═════ KUTIPAN TERPILIH
BREAKING NEWS

Refleksi 3 Tahun Itmus; Quo Vadis Itmus Kita?



Refleksi 3 Tahun Itmus; Quo Vadis Itmus Kita?

Kira-kira 3 tahun yang lalu, lelaki itu masih duduk di bangku Aliyah kelas XI. Duduk menyepi, mengasingkan diri dari pergaulan teman-temannya. Menjauh dari pergumulan dan keriuhan kelas yang saat itu tanpa guru. Sederhana saja pikirnya saat itu, mengapa yang asing begitu dijauhi? Pandangannya tak sejauh anak-anak muda seusianya, sebatas mengapa yang berbeda harus dikucilkan? Pandangan seorang anak muda yang masih dalam masa pubertas dan baru mengenal dunia. Pikirannya kalut, hatinya sulit. Otaknya yang baru menemukan gaya baru kedewasaan berpikir malah dibikin sedemikian runyam. Ia tak dapat lagi mengelak, harus bergerak. Dari situ ia mulai menyusun mimpinya.
══════════
:: TUGAS LATIHAN ::
(1) Salin bagian kutipan dari "BREAKING NEWS" sampai "mulai menyusun mimpinya.".
(2) Menurut kutipan, di kelas berapa lelaki itu duduk di bangku Aliyah kira-kira tiga tahun yang lalu?
(3) Apakah tiap pernyataan ini sesuai dengan kutipan: (a) kelas saat itu sedang tanpa guru; (b) lelaki itu ikut berbaur dalam keramaian teman-temannya; (c) lelaki itu kemudian mulai menyusun mimpinya? Jawab ya atau tidak untuk masing-masing, disertai kata-kata penentu dari kutipan yang dikutip persis.
Entri-entri ini tidak ada hubungannya dengan kutipan di atas.
═════ ENTRI YANG DITAMPILKAN
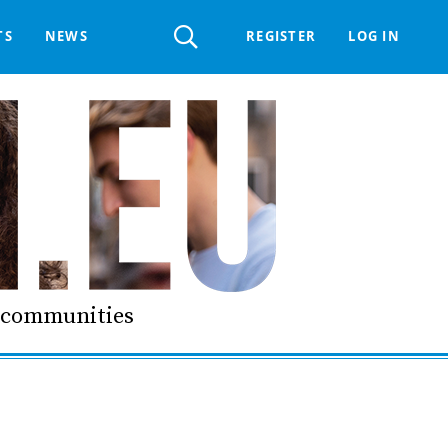
Register
TS
NEWS
REGISTER
LOG IN
 HELPDESK
ERTS GROUP
LIVING-IN.EU DIGITAL ASSEMBLY
PROCUREMENT SUPPORT MATERIALS
GO LI.EU
d communities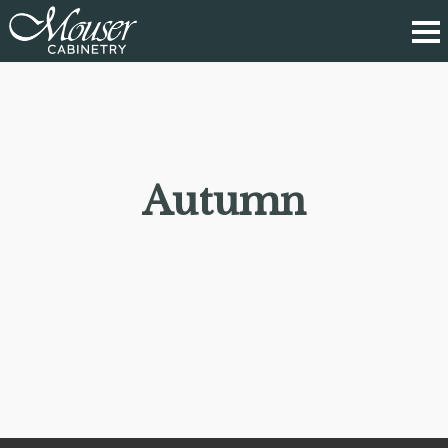
Autumn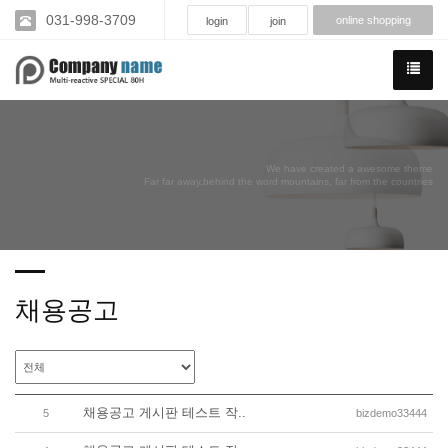
031-998-3709
online shopping
login
join
We have created a awesome theme
Far far away,behind the word mountains, far from the countries
채용공고
채용공고 게시판 테스트 작..
5
bizdemo33444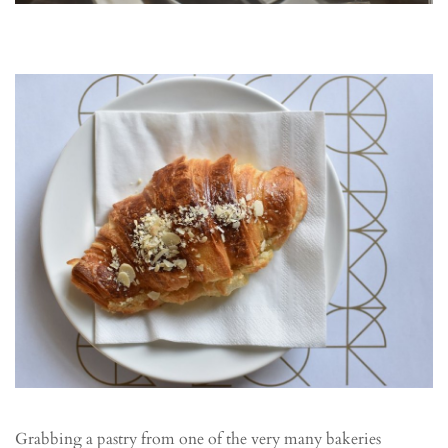
Grabbing a pastry from one of the very many bakeries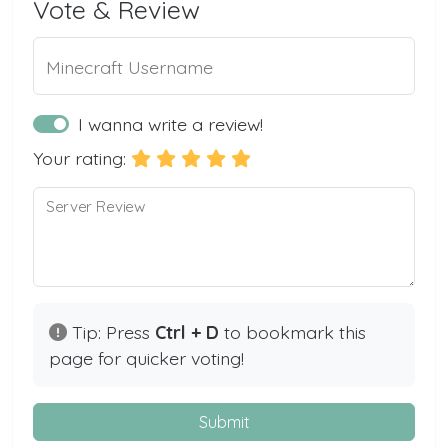
Vote & Review
Minecraft Username
I wanna write a review!
Your rating:
Server Review
Tip: Press
Ctrl + D
to bookmark this
page for quicker voting!
Submit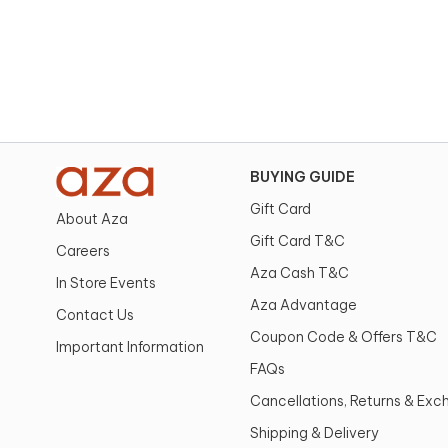
BUYING GUIDE
Gift Card
About Aza
Gift Card T&C
Careers
Aza Cash T&C
In Store Events
Aza Advantage
Contact Us
Coupon Code & Offers T&C
Important Information
FAQs
Cancellations, Returns & Ex
Shipping & Delivery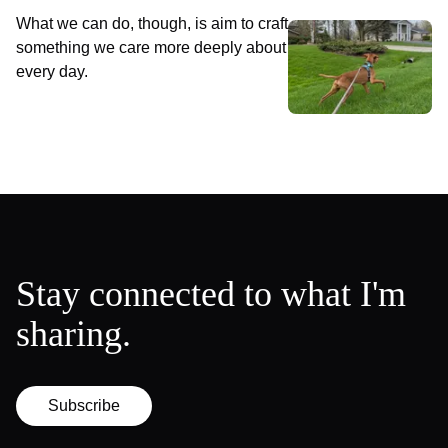
What we can do, though, is aim to craft
something we care more deeply about
every day.
Stay connected to what I'm
sharing.
Subscribe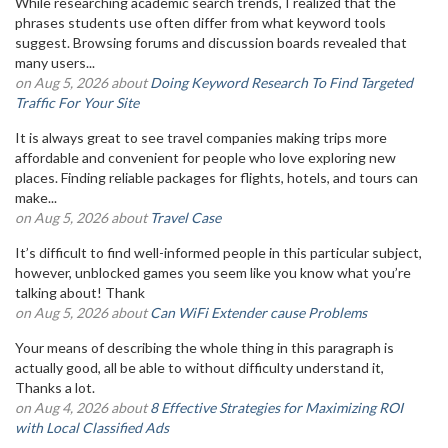
While researching academic search trends, I realized that the
phrases students use often differ from what keyword tools
suggest. Browsing forums and discussion boards revealed that
many users...
on Aug 5, 2026 about
Doing Keyword Research To Find Targeted
Traffic For Your Site
It is always great to see travel companies making trips more
affordable and convenient for people who love exploring new
places. Finding reliable packages for flights, hotels, and tours can
make...
on Aug 5, 2026 about
Travel Case
It’s difficult to find well-informed people in this particular subject,
however, unblocked games you seem like you know what you’re
talking about! Thank
on Aug 5, 2026 about
Can WiFi Extender cause Problems
Your means of describing the whole thing in this paragraph is
actually good, all be able to without difficulty understand it,
Thanks a lot.
on Aug 4, 2026 about
8 Effective Strategies for Maximizing ROI
with Local Classified Ads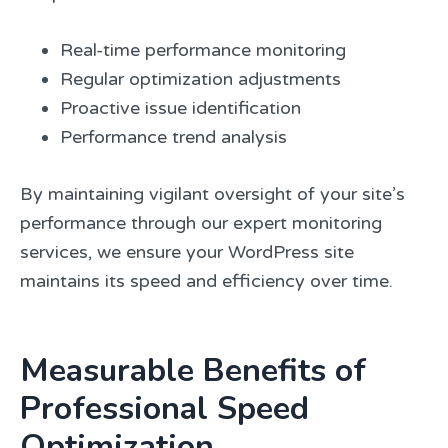
Real-time performance monitoring
Regular optimization adjustments
Proactive issue identification
Performance trend analysis
By maintaining vigilant oversight of your site’s
performance through our expert monitoring
services, we ensure your WordPress site
maintains its speed and efficiency over time.
Measurable Benefits of
Professional Speed
Optimization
══════════
:: JAWABAN TERTULIS ::
(1)
BREAKING NEWS

Refleksi 3 Tahun Itmus; Quo Vadis Itmus Kita?



Refleksi 3 Tahun Itmus; Quo Vadis Itmus Kita?

Kira-kira 3 tahun yang lalu, lelaki itu masih duduk di bangku Aliyah kelas XI. Duduk menyepi, mengasingkan diri dari pergaulan teman-temannya. Menjauh dari pergumulan dan keriuhan kelas yang saat itu tanpa guru. Sederhana saja pikirnya saat itu, mengapa yang asing begitu dijauhi? Pandangannya tak sejauh anak-anak muda seusianya, sebatas mengapa yang berbeda harus dikucilkan? Pandangan seorang anak muda yang masih dalam masa pubertas dan baru mengenal dunia. Pikirannya kalut, hatinya sulit. Otaknya yang baru menemukan gaya baru kedewasaan berpikir malah dibikin sedemikian runyam. Ia tak dapat lagi mengelak, harus bergerak. Dari situ ia mulai menyusun mimpinya.

(2) Kelas XI.

(3)
(a) Ya: "keriuhan kelas yang saat itu tanpa guru"
(b) Tidak: "Duduk menyepi, mengasingkan diri dari pergaulan teman-temannya."
(c) Ya: "Dari situ ia mulai menyusun mimpinya."